# What needs to be done:
Through the last line of the entries, please copy every line exactly, starting with the one that contains "Identify the document".

# Data extract:
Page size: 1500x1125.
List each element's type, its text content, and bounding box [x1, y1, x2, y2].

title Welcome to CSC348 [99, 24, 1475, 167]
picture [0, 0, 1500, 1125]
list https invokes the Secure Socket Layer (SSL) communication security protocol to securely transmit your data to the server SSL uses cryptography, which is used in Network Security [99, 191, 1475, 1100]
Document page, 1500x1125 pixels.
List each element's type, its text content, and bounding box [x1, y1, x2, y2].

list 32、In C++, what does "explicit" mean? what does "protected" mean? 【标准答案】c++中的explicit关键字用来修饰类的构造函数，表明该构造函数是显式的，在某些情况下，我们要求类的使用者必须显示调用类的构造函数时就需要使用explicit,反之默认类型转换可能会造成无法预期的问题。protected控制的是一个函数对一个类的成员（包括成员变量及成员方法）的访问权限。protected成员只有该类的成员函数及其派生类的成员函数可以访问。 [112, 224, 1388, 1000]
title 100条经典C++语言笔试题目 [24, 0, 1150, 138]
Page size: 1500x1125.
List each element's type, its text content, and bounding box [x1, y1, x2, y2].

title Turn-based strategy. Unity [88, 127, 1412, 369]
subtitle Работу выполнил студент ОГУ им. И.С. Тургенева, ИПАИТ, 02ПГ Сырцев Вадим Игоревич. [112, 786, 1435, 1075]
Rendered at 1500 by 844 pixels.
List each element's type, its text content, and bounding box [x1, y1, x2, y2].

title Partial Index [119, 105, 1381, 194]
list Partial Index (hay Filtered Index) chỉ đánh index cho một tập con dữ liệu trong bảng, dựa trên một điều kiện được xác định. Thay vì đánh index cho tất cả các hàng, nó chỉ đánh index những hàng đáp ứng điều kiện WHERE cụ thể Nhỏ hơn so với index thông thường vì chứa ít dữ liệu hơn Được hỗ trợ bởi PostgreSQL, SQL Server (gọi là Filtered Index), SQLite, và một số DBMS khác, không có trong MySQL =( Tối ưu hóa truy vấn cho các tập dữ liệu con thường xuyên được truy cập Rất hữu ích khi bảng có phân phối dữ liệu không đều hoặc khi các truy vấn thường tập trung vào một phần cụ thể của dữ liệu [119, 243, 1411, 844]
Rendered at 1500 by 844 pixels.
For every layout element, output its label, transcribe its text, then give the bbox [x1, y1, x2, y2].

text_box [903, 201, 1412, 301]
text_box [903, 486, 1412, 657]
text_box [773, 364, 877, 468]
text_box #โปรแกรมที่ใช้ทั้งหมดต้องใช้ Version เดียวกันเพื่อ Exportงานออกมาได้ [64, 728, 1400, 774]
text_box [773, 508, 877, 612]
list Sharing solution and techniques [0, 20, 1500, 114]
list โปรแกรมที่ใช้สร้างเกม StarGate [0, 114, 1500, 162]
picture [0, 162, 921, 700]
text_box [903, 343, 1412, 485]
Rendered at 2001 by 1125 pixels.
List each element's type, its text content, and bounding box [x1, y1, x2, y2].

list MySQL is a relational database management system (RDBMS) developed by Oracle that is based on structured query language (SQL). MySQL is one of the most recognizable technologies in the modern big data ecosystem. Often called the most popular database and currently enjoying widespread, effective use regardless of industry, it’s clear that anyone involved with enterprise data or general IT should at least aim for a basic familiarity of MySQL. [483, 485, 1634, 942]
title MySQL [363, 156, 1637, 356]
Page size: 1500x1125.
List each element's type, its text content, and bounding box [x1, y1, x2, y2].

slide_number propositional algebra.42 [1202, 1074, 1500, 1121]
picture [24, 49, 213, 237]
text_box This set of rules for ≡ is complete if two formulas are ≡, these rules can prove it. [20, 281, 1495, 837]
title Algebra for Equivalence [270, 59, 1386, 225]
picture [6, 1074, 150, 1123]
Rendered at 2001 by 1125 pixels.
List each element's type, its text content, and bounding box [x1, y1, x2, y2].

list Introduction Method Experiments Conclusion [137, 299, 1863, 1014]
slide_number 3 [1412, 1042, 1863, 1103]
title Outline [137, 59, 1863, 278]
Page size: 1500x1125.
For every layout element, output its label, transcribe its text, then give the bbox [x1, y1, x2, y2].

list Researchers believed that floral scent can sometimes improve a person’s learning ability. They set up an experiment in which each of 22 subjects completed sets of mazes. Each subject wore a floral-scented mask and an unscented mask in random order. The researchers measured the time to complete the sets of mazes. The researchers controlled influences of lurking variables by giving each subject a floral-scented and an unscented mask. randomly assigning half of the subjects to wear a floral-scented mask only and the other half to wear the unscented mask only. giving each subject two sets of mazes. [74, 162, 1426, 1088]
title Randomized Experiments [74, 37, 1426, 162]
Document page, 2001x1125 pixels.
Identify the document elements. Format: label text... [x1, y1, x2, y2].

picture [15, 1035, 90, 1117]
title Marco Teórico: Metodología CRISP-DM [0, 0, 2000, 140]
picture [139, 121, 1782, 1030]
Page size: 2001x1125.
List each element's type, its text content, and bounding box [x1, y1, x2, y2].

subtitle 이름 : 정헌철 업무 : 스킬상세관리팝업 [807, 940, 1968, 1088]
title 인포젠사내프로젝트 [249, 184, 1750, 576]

# Your solution:
Identify the document elements. Format: label text... [x1, y1, x2, y2].

picture [15, 1035, 90, 1117]
title Marco Teórico: Metodología CRISP-DM [0, 0, 2000, 140]
picture [139, 121, 1782, 1030]
Page size: 2001x1125.
List each element's type, its text content, and bounding box [x1, y1, x2, y2].

subtitle 이름 : 정헌철 업무 : 스킬상세관리팝업 [807, 940, 1968, 1088]
title 인포젠사내프로젝트 [249, 184, 1750, 576]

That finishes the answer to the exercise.